Asked about the fact that doctors are public employees who have the best conditions, Eleutério responds with many other questions: "What kind of dignity does a doctor have living in a hut? Who is, in your view, the most important for the country: a doctor or a judge? Who saves more lives?"

"You do not have to answer", he says while continuing on with another answer: "It is the physician who earns least and works many more hours.

This is not fair and I think people have to be paid according to the importance and relevance of the work they do. What happens is quite the opposite."

Eleutério has worked in the field where, in addition to treating patients, he has had to take care of party affairs. "In times of elections, doctors have to campaign. Do not ask us if we have party choice. The State party's assumption is that we are all Frelimo. In our view, that is one of the things that has to be changed."

Family Life

Eleutério's loving relationship was interrupted by medicine. The distance between Maputo and Cabo Delgado was too onerous for the love he had with the mother of his child. "The outcome was predictable because we are young.

What hurts, in the middle of our separation, is our son. The only link that's left."

Is the State responsible for the separation? "No." After a pause continued, "the idea is to show what a young man has to give up to be a doctor. My youth was spent reading books to graduate. There was not so much a sacrifice of the country, as it is said, but instead one of my parents. If the country wants to have doctors it is because doctors are needed and it is unfair to treat them like garbage."

The pay is low

Indeed, a doctor earns 15,000 meticais of base salary. The State adds to the wage a kind of technical bonus equivalent to 75 percent of that value.

That's over 11,250 meticais. "There is also the risk of 10 percent," he adds. "If the doctor is in the district, he can earn up to 35 percent of salary. But it depends on where you are. There are levels, and I am a type 1 district and get this bonus."

Rosa

The life of Rosa (not her real name) is different from the life of Eleutério. It is not easy for a young woman to leave the capital to be settled in a distant district.

Rosa feels that during medical school it was more painful, classifying it as slavery. "Look," she says, "even prisoners are not forced to work, but those who are studying in a public institution are subjected to a regime of almost slavery."

"After seven years of studying almost all day, now we work almost for free", she says. Without being able to count on parents' financial support, the young doctor had no alternative and tried to ask for a transfer to a place with better conditions. She waited months and months until she got used to the place. Rosa also complains about the salary and the workload.

She says, without shame, that housing conditions are degrading and agree with the complaints of other doctors.

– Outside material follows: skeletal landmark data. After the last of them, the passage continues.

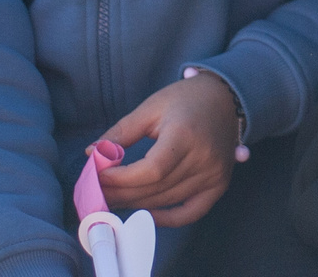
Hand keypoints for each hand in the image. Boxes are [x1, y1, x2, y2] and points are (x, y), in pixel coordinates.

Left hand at [95, 70, 239, 226]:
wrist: (224, 98)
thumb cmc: (185, 99)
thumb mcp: (150, 108)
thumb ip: (121, 132)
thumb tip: (92, 153)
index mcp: (185, 134)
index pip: (151, 170)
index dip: (122, 179)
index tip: (99, 177)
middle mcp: (203, 157)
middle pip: (156, 188)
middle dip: (121, 194)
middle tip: (98, 193)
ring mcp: (214, 174)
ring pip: (167, 201)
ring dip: (136, 205)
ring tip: (114, 200)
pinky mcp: (219, 184)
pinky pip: (191, 212)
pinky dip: (168, 219)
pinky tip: (146, 215)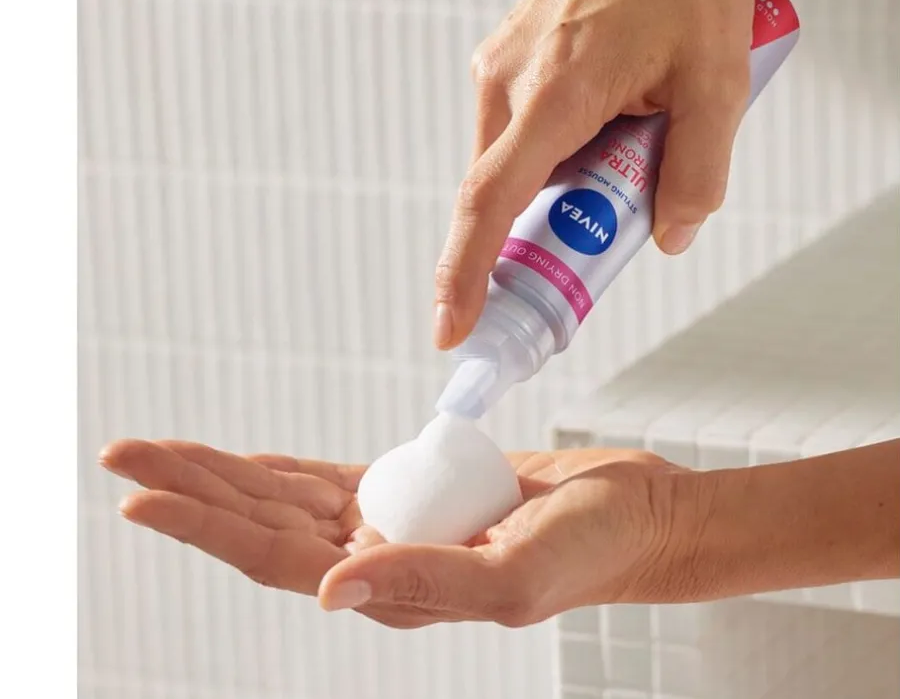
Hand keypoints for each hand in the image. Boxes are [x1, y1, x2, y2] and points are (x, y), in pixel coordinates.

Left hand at [100, 439, 690, 628]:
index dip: (206, 525)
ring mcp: (396, 524)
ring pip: (288, 498)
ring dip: (225, 474)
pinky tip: (244, 464)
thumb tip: (328, 590)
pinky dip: (282, 469)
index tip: (141, 492)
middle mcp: (381, 560)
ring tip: (163, 450)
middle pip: (265, 522)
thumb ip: (427, 585)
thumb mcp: (517, 577)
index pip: (277, 555)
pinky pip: (333, 479)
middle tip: (124, 451)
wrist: (634, 514)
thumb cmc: (591, 548)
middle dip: (193, 489)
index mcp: (393, 588)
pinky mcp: (416, 490)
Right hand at [433, 0, 757, 348]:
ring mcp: (501, 60)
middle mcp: (508, 78)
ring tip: (637, 133)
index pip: (489, 202)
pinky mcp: (508, 49)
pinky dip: (558, 142)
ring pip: (517, 156)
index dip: (462, 274)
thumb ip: (696, 174)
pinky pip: (521, 122)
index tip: (449, 329)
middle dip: (551, 224)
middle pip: (507, 190)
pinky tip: (617, 107)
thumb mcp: (718, 86)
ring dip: (564, 175)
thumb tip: (669, 235)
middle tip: (614, 221)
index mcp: (554, 91)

Asked to talk about the pressure doctors face, she is clear: "Those who overcame shortages of everything will not bow down to a local official or an intelligence boss. Being a doctor in Mozambique is much harder than being pressured."

How to live and work

In the district, where she lives and works, there is not much. "You have to monthly go to the provincial capital, even to get cash," she laments. With regards to work, the doctor did know that at night, when needed, works with improvised lighting.

"Sometimes it's difficult to work in the middle of nowhere. People live near where you find water, especially in the dry season. You need to go out and find patients. On the other hand, we have the problem of staff of Provincial Health who often want doctors to declare certain places affected by cholera. This gives a lot of money by way of schemes that I still cannot understand."